(Extracted data entries)
::::::
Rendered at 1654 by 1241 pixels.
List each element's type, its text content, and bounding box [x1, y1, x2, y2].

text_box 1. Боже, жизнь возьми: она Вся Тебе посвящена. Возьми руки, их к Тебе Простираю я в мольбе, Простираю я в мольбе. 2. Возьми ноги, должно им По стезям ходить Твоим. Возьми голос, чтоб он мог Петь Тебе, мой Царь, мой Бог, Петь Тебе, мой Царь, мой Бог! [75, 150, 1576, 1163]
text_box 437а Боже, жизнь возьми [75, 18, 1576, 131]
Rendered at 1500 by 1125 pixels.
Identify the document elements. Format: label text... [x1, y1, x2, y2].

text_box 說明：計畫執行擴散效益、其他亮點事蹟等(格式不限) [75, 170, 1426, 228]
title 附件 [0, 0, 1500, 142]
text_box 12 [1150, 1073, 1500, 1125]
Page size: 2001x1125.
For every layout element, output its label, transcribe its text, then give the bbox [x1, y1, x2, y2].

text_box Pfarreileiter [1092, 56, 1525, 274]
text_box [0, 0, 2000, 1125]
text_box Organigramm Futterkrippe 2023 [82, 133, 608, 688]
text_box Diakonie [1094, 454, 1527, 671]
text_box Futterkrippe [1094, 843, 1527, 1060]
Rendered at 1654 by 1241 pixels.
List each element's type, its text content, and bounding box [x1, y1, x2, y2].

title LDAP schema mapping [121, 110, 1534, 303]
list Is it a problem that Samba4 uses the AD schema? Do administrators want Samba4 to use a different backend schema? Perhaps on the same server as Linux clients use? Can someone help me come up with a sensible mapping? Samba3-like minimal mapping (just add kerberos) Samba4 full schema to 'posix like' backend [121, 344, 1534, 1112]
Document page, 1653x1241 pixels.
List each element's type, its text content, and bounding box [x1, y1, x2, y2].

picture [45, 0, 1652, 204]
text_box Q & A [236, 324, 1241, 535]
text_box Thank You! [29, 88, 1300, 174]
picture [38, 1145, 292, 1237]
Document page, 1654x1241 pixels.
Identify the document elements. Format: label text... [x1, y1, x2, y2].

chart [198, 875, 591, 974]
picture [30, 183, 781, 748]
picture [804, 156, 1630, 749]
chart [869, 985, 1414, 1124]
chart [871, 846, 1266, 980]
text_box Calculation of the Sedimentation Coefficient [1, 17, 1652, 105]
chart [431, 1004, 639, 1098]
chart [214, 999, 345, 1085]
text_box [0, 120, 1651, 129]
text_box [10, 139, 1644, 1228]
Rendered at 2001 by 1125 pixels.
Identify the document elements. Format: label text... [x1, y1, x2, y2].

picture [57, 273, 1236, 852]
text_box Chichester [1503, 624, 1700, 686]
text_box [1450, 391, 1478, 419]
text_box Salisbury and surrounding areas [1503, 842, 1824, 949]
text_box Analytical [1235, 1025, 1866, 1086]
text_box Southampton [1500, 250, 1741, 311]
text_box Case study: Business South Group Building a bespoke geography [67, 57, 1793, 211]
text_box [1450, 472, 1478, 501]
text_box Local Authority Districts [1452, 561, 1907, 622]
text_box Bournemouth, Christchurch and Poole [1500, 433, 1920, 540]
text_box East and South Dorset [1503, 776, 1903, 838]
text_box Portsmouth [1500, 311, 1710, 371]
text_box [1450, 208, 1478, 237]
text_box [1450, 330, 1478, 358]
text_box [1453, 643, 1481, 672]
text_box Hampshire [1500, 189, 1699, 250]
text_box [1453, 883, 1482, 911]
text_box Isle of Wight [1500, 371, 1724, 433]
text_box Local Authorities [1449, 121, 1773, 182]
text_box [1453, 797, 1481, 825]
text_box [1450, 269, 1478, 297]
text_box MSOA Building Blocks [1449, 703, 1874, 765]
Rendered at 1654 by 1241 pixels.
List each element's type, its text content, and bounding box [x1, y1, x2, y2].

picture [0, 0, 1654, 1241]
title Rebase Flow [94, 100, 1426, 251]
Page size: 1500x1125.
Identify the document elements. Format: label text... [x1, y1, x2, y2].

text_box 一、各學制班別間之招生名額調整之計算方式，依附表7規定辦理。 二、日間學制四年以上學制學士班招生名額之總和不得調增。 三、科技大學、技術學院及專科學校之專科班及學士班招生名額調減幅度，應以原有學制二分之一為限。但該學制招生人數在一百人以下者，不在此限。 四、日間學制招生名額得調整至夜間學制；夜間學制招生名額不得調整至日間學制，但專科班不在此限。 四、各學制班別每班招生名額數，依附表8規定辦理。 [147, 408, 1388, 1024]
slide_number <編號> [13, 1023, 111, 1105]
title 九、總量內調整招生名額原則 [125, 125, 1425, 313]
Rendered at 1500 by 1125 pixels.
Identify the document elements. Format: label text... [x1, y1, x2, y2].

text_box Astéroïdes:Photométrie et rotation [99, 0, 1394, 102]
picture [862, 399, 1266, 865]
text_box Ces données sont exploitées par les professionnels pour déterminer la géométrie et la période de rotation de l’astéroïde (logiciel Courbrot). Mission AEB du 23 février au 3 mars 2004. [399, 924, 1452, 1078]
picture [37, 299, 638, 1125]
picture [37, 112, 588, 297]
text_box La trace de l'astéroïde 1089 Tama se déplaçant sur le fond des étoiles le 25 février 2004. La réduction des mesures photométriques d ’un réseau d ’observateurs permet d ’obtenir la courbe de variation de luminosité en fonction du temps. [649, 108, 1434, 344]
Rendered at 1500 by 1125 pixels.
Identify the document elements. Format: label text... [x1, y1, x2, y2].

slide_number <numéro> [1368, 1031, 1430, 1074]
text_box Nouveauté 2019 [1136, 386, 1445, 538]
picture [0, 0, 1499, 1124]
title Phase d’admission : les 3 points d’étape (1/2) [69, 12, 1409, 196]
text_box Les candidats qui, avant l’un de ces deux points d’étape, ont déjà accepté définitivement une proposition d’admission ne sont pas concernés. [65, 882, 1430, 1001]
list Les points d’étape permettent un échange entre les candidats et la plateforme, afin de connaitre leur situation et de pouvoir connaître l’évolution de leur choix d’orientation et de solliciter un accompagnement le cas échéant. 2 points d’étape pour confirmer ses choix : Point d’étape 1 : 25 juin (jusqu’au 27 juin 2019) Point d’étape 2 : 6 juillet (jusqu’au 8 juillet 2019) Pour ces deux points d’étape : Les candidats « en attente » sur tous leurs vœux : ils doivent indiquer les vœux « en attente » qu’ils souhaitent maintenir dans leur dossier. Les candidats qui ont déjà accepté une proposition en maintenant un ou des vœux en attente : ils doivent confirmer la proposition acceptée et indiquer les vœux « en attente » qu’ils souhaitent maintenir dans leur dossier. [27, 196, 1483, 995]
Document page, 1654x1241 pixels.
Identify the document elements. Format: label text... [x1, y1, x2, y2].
::::::
* DESCRIPTION OF THE TASK:
Render as a JSON list of strings the lines of the listing from the line containing "Document page, 1653x1241 pixels." through the line containing "picture [38, 1145, 292, 1237]", both ends included, one string per line and blank lines omitted.

* COMPLETED TASK:
[
  "Document page, 1653x1241 pixels.",
  "List each element's type, its text content, and bounding box [x1, y1, x2, y2].",
  "picture [45, 0, 1652, 204]",
  "text_box Q & A [236, 324, 1241, 535]",
  "text_box Thank You! [29, 88, 1300, 174]",
  "picture [38, 1145, 292, 1237]"
]